• Task objective: Below are the records; copy exactly the stretch from the line containing "- [ ] Certification" through the line containing "2. **Decentralization by", both ends included, and nothing else.

START Data

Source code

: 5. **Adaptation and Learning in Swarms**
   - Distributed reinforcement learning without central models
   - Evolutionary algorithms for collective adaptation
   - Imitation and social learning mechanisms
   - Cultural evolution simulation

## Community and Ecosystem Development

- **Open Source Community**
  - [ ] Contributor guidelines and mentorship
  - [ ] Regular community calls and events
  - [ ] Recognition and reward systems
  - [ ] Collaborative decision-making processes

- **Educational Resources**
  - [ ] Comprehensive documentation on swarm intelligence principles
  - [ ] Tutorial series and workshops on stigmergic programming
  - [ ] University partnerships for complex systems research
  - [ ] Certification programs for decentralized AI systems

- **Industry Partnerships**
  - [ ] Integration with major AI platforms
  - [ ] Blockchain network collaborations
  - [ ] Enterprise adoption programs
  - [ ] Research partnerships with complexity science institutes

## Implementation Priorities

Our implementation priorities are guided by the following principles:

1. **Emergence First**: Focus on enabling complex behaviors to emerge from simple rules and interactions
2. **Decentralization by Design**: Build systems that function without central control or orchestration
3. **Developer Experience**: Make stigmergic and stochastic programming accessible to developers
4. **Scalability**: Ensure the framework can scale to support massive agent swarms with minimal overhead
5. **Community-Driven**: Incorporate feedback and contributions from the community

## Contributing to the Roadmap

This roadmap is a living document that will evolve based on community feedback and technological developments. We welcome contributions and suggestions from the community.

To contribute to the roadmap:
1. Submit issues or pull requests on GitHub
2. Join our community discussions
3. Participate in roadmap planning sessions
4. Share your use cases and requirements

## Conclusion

END Data

• Solution:
  - [ ] Certification programs for decentralized AI systems

- **Industry Partnerships**
  - [ ] Integration with major AI platforms
  - [ ] Blockchain network collaborations
  - [ ] Enterprise adoption programs
  - [ ] Research partnerships with complexity science institutes

## Implementation Priorities

Our implementation priorities are guided by the following principles:

1. **Emergence First**: Focus on enabling complex behaviors to emerge from simple rules and interactions
2. **Decentralization by Design**: Build systems that function without central control or orchestration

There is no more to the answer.